Theater Arts Professor Esdras Toussaint said that Ngo will always do his best to support others and work tenfold to make sure everything is refined.
“He’s always there for everyone else,” Toussaint said. “He was always there to help colleagues and he was always the last person to leave. Thirty to forty minutes later, he would be there making sure he got everything right. And then when he got home he worked on the piece over and over again. And when you gave him a suggestion, he took it, and then he went places with it.”
Ngo said that although he respects others, he said he’s faced discrimination and disrespect thrown at him, especially within the community that should have supported and accepted differences.
“There is a lot of racism within the LGBTQ community,” Ngo said. “And if I ever meet someone who’s racist, they’ll make assumptions about me. People will [avoid] or be disgusted towards Asians who are queer, and that’s pretty hurtful.”
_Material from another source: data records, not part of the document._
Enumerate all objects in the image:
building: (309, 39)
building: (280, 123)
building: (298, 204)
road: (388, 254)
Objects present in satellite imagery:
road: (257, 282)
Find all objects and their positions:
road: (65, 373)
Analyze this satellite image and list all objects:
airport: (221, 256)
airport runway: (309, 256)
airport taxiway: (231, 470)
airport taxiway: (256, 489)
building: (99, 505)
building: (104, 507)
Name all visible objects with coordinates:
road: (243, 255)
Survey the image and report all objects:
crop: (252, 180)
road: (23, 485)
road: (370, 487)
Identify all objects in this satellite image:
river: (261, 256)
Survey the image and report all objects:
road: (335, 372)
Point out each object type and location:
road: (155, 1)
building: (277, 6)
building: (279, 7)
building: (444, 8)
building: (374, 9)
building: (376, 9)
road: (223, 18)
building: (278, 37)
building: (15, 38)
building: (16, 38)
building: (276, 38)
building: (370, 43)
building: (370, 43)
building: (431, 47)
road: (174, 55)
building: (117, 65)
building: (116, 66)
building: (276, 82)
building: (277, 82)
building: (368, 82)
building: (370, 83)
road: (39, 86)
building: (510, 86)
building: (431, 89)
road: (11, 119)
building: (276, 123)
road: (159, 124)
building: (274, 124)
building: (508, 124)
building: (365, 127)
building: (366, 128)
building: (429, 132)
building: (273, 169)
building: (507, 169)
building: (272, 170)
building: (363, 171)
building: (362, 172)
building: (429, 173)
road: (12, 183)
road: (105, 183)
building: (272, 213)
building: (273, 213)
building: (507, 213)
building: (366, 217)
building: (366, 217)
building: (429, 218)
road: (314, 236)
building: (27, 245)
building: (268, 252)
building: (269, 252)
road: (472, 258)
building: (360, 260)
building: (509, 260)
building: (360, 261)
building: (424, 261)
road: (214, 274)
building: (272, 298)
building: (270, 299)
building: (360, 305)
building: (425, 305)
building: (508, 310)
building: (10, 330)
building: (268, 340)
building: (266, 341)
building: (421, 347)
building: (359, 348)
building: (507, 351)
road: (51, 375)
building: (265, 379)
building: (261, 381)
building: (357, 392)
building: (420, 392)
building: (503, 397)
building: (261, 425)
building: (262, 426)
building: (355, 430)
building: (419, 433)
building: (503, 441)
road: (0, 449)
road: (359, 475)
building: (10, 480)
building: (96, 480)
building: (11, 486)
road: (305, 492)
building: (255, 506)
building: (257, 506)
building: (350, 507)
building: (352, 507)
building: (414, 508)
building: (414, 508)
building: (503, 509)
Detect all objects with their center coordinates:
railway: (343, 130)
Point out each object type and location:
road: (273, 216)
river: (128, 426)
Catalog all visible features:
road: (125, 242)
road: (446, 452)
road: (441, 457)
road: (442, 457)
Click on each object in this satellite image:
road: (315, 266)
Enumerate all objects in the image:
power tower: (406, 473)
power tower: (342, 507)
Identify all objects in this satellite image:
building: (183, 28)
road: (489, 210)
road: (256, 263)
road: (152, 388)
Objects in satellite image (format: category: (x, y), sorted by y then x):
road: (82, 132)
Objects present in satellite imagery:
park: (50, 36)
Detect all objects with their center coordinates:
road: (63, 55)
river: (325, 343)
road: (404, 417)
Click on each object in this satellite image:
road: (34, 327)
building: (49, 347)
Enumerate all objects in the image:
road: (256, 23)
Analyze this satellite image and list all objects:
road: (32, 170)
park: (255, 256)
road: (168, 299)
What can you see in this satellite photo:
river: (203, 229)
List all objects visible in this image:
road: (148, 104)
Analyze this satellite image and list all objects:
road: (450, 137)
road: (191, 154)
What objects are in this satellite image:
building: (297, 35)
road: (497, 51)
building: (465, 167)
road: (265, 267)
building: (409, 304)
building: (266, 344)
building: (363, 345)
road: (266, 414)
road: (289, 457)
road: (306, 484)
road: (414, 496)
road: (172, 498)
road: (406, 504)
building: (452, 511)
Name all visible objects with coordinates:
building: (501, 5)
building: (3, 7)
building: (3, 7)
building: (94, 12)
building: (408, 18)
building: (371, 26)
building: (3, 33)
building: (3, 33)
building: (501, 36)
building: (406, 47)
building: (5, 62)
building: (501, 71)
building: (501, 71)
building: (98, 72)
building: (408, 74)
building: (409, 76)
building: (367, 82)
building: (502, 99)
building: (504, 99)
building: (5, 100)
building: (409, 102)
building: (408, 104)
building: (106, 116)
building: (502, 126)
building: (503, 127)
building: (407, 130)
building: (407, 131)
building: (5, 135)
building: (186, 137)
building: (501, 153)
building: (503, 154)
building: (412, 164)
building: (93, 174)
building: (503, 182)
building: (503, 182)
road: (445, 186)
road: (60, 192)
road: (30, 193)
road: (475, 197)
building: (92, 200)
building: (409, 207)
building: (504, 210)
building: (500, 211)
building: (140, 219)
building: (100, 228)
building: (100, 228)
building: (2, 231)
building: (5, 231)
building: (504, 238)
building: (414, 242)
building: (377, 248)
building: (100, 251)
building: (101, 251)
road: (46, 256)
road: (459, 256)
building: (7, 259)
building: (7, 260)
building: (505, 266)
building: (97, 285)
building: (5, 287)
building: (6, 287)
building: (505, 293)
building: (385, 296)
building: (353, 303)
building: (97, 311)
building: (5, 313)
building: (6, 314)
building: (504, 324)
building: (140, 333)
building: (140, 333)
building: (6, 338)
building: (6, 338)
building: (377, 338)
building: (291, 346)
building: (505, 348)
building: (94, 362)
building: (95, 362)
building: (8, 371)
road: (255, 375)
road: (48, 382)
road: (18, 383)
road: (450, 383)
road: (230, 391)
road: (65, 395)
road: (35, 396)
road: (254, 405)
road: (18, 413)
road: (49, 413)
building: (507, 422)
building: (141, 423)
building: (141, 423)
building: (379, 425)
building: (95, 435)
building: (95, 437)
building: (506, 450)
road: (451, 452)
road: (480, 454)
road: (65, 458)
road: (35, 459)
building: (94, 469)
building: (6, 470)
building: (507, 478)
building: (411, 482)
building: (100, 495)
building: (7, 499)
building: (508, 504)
He said he’s working on being able to stand up for himself when he is confronted by these situations.
“I want to have abundant compassion with others and understanding but also I need to respect myself and my dignity enough to stand up for myself,” Ngo said. “For me whenever I’m faced with prejudice for being Asian American, or for being queer, I’m allowing myself to have the discourse but also to allow myself to acknowledge that you can’t fix everything.”
Ngo said he’s working on a few projects and because he signed a Non-disclosure Agreement (NDA), he can’t release much information about the specific details of the projects.
“I have a couple of projects that I just signed on for so I’m going to be in an animated TV show,” Ngo said. “I’m going to be in a TV show that’s going to be coming out later on and I actually came away from this because I might be cast in a Netflix dubbing thing.”
Ngo was awarded first place in the Irene Ryan Scholarship at the Kennedy Center American College Theater Festival and will soon be going on a trip to Washington, D.C.